The results are held as follows:

$points: coordinates for the MDS axes.
$eig: contributions of each dimension to the total distance information provided by eigenvalues (similar to % variance due to each principal component in PCA).
$GOF: goodness of fit, % distance accounted for by all k dimensions considered.

We can visualise the individual dimension contributions to represent the distances (eigenvalues, eig, are computed for all possible MDS axes, 14 in this case).

plot(mds$eig, type = "h", ylab = "Eigenvalue")

What is the goodness of fit (GOF) if we reduce to k dimensions? The value of the sum of the first $k$ eigenvalues with respect to the total sum of eigenvalues could be used as for PCA, but this involves technical problems if no Euclidean distance is used and negative eigenvalues are produced. Two alternative measures are provided by the cmdscale function:

\[GOF=\frac{\sum_{i=1}^k|\lambda_i|}{\sum_{i=1}^n|\lambda_i|} \;\;\mbox{and}\;\; GOF=\frac{\sum_{i=1}^k\max(0,\lambda_i)}{\sum_{i=1}^n\max(0,\lambda_i)}\] Note that these two measures are equal when Euclidean distance is used.

mds$GOF

[1] 0.6457675 0.7020417

The first of these measures suggests that 65% of the distance information is accounted for by the first 2 MDS axes. In fact, the plot above suggests that perhaps using up to four.

The following scatterplot shows the scores using the first two MDS axes. The points are labelled by site type.

colours <- c("black", "red", "green", "blue")[mothslog$Type]
plot(mds$points[, 1:2], col = colours, xlab = "MDS1", ylab = "MDS2")
legend("topright", legend = levels(mothslog$Type), col = 1:3, pch = 1)

The plot above suggests that the 3 Farmland sites (in black, F) have similar moths profiles as they are close to each other, but there do not seem to be any other patterns.

However, we do have other variables in the data set, the Northings and Eastings and these can be easily incorporated into the graph.

# Plot scores with no symbol
plot(mds$points[, 1:2], type = "n", xlab = "MDS1", ylab = "MDS2")
# Use the Northings coordinates to label them instead
text(mds$points[, 1], mds$points[, 2], labels = mothslog$N)

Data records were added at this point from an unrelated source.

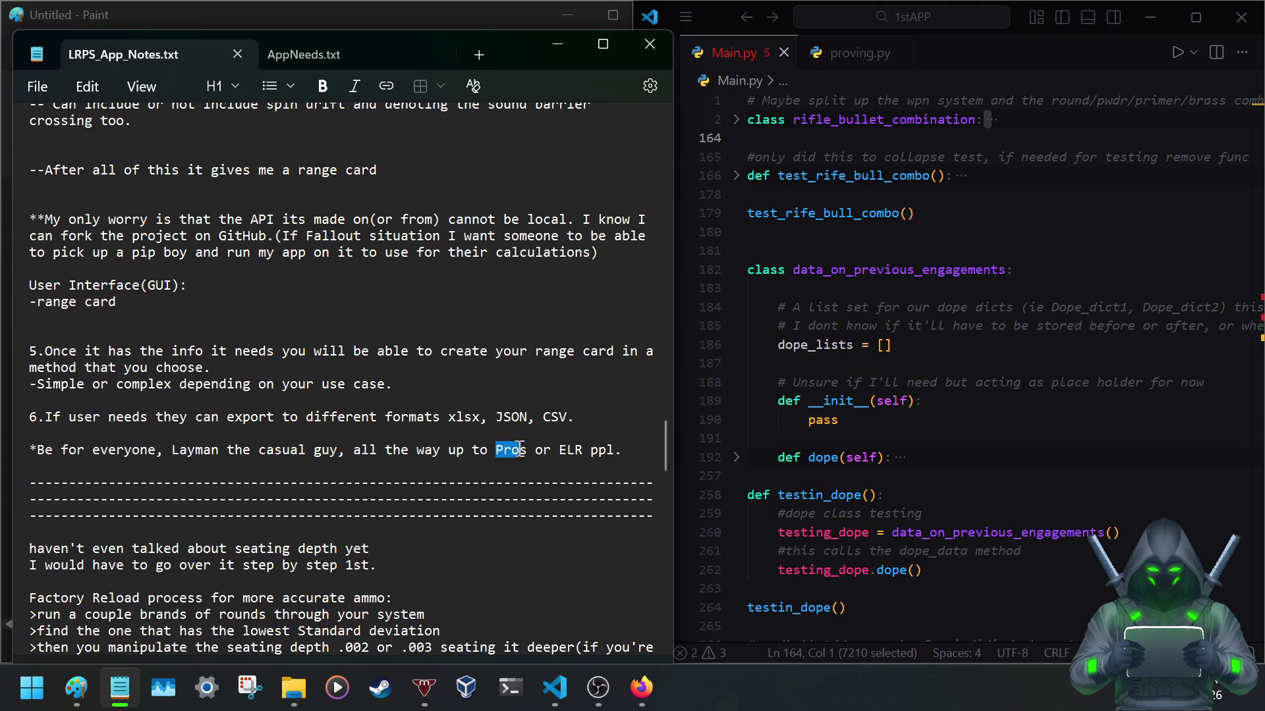
{"action": "left_click_drag", "start_coordinate": [512, 451], "coordinate": [521, 450]}
{"action": "left_click", "coordinate": [105, 398]}
{"action": "key", "text": "Return"}
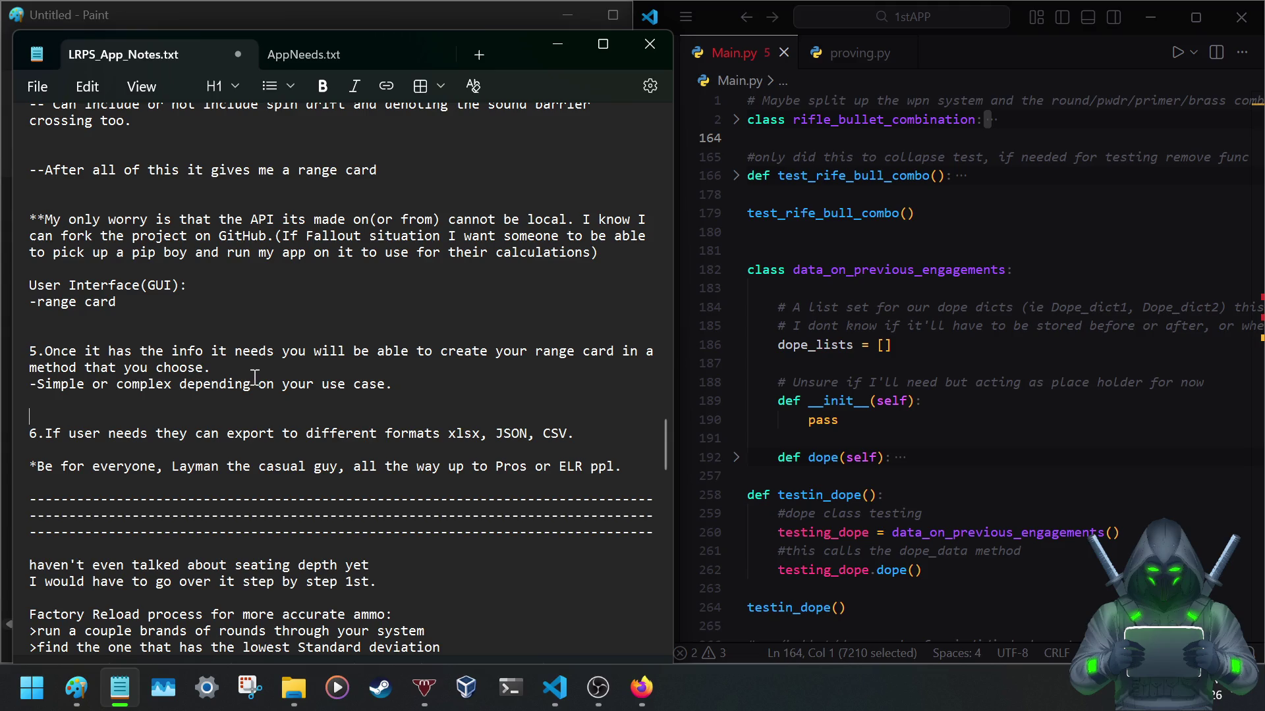
Append '(and probably device)' after 'use case.', fixing typos along the way.
{"action": "left_click", "coordinate": [394, 389]}
{"action": "type", "text": "("}
{"action": "type", "text": "dm"}
{"action": "key", "text": "BackSpace"}
{"action": "key", "text": "BackSpace"}
{"action": "type", "text": "oba"}
{"action": "key", "text": "BackSpace"}
{"action": "type", "text": "vice"}
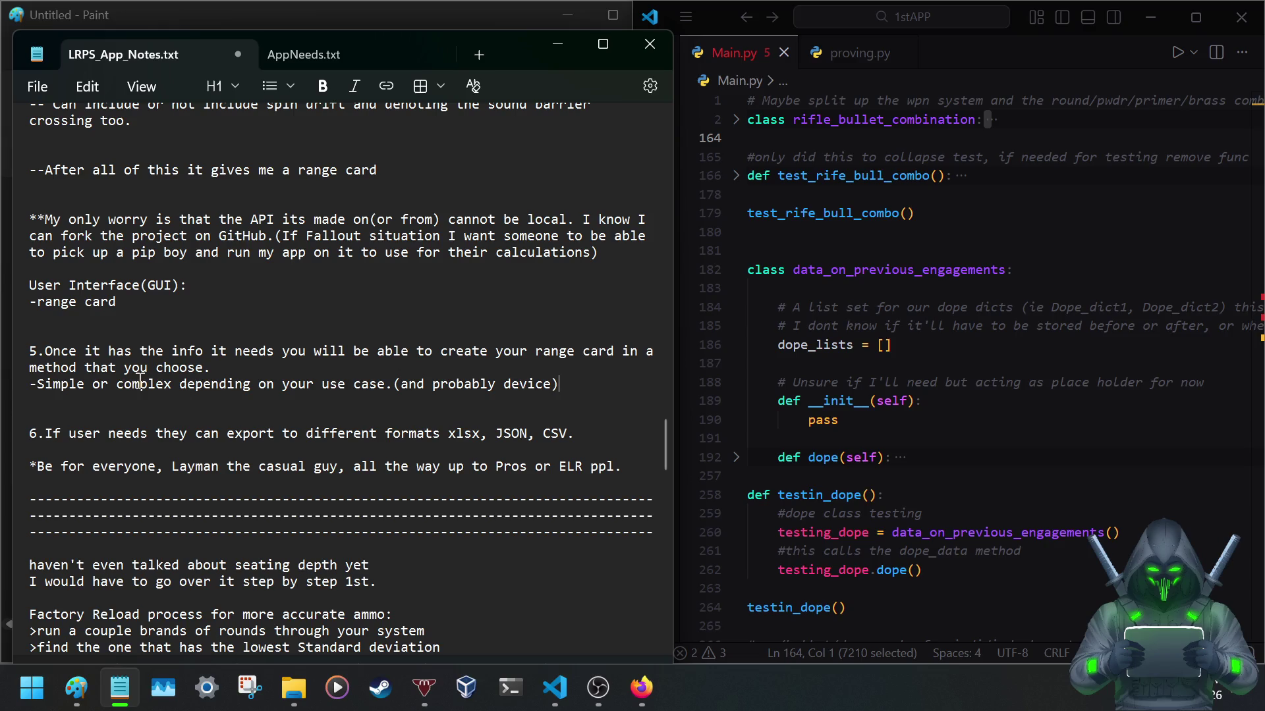
Review item 5's range-card text and select the phrase 'in a method that you choose.'.
{"action": "mouse_move", "coordinate": [31, 344]}
{"action": "left_mouse_down"}
{"action": "mouse_move", "coordinate": [616, 394]}
{"action": "mouse_move", "coordinate": [569, 389]}
{"action": "left_mouse_up"}
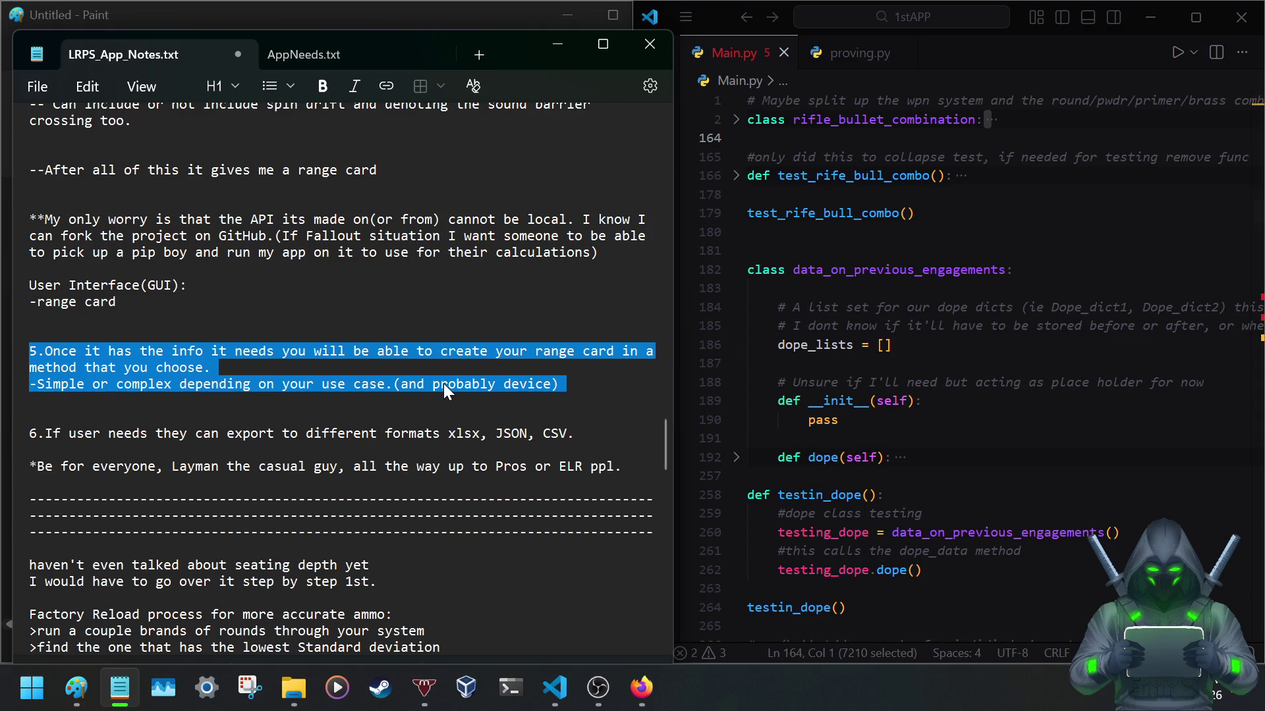
{"action": "left_click", "coordinate": [173, 384]}
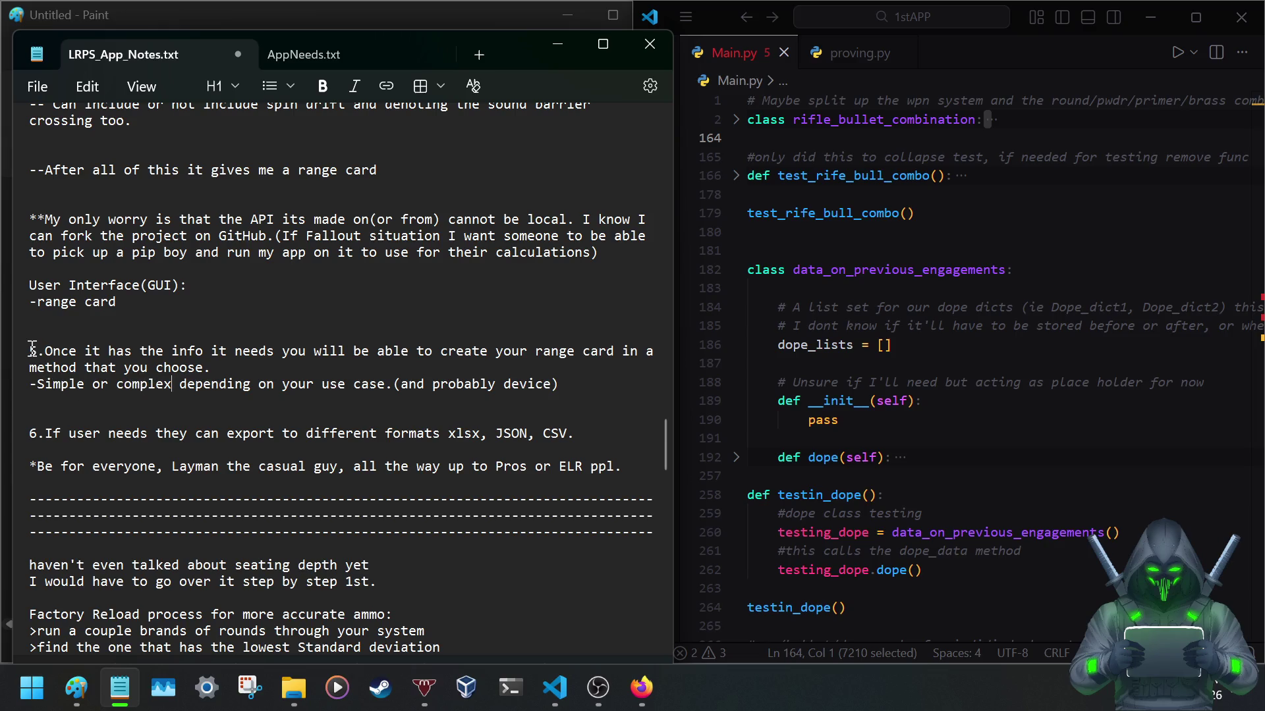
{"action": "left_click_drag", "start_coordinate": [31, 351], "coordinate": [180, 384]}
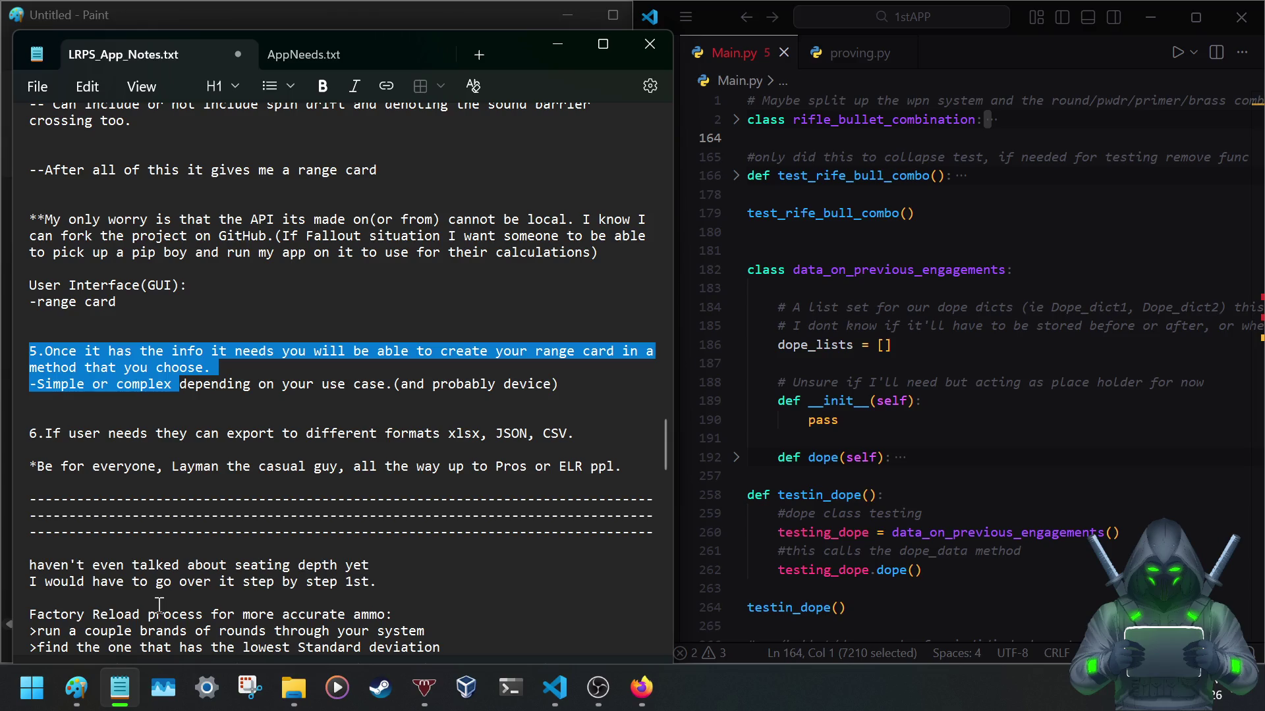
{"action": "left_click", "coordinate": [570, 384]}
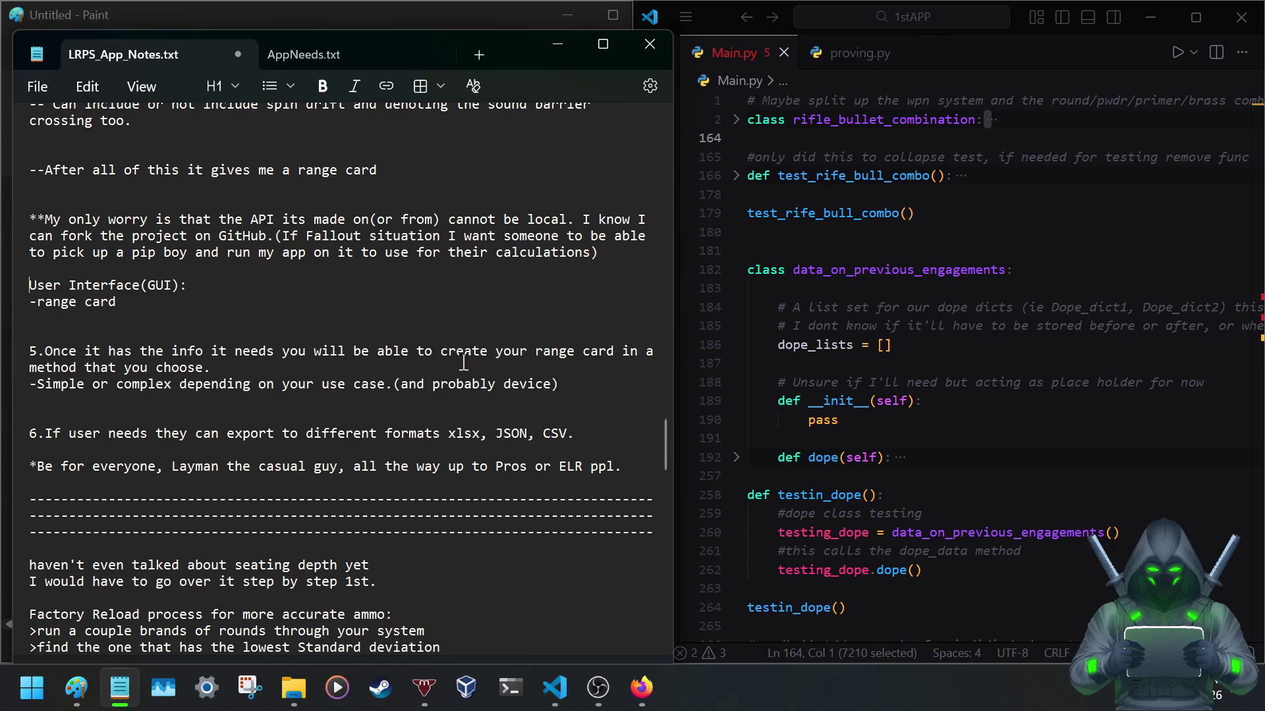
{"action": "left_click_drag", "start_coordinate": [624, 355], "coordinate": [580, 362]}
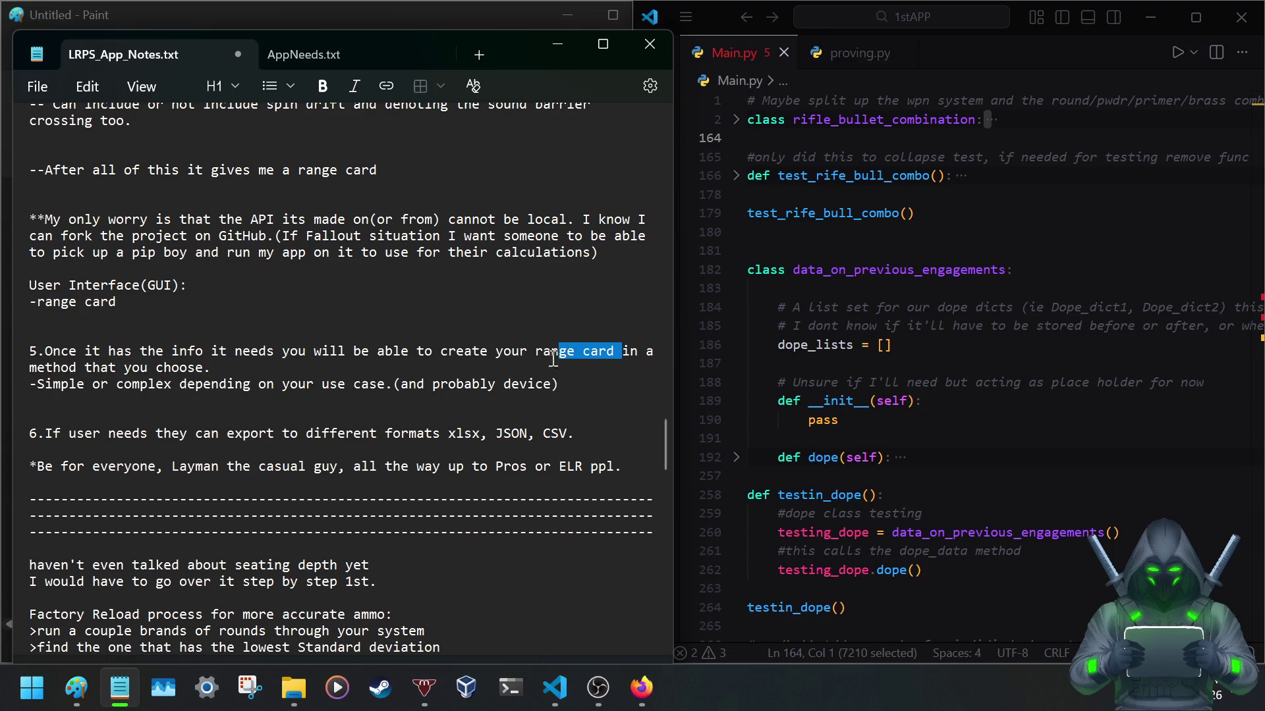
Replace the phrase with '(excel style spread sheet drop table)', correcting 'spreadsheed' via spelling suggestions.
{"action": "left_click_drag", "start_coordinate": [267, 369], "coordinate": [213, 367]}
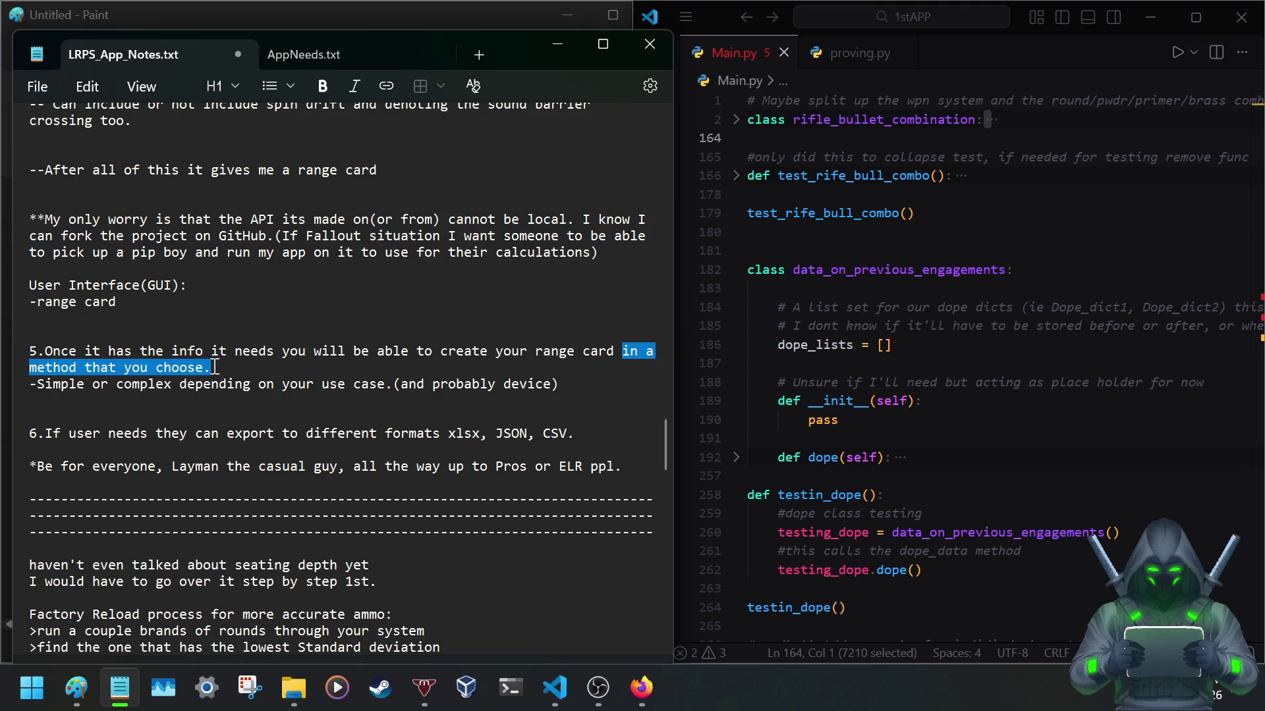
{"action": "type", "text": "("}
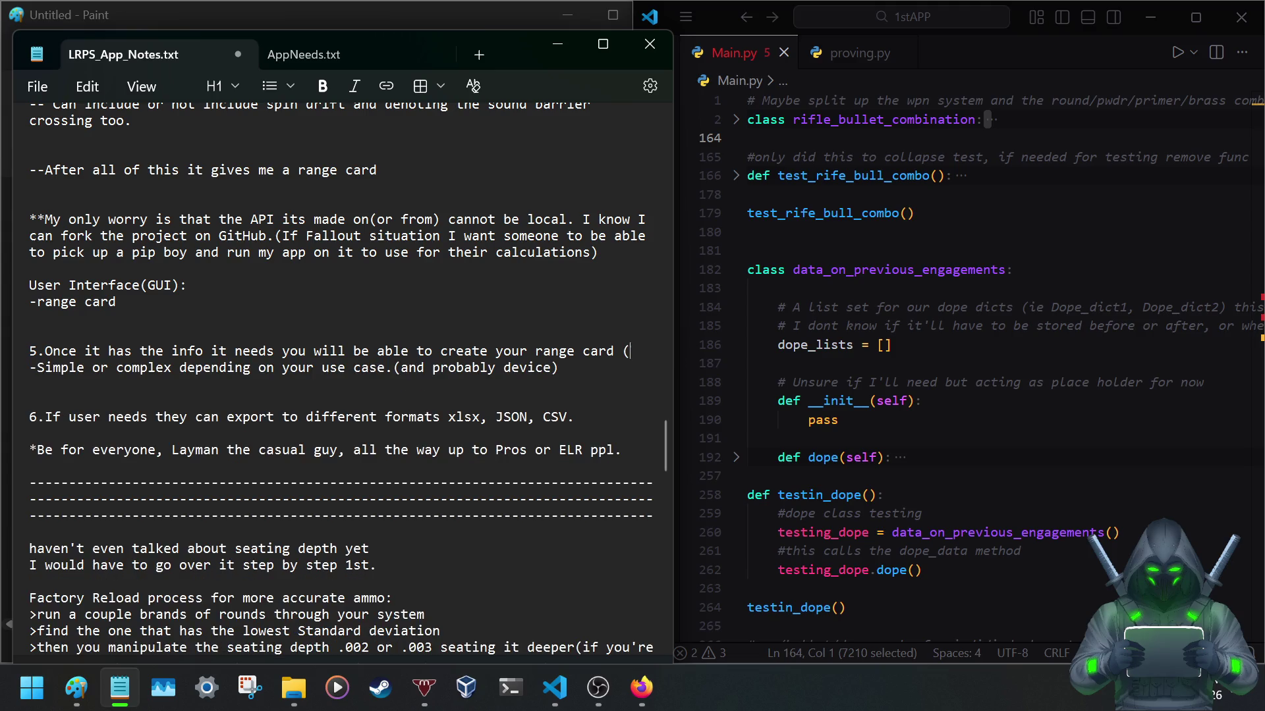
{"action": "type", "text": "ecell "}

This graph indicates that the first MDS dimension is mainly a North-South gradient.

6.4 Exercises

RAPD data. 26 nematode (tiny worm which lives in soil) samples representing 5 species were assessed on 122 RAPD bands (one of the early genetic marker technologies). Each band can take the value 1 or 0. Using the Jaccard coefficient derive a multidimensional scaling plot for the 25 samples. Do they separate into their known species? How many MDS dimensions are needed?
LIFEEXP data. Does a MDS analysis of these data provide a succinct summary of the similarities and differences among the countries with respect to life expectancy?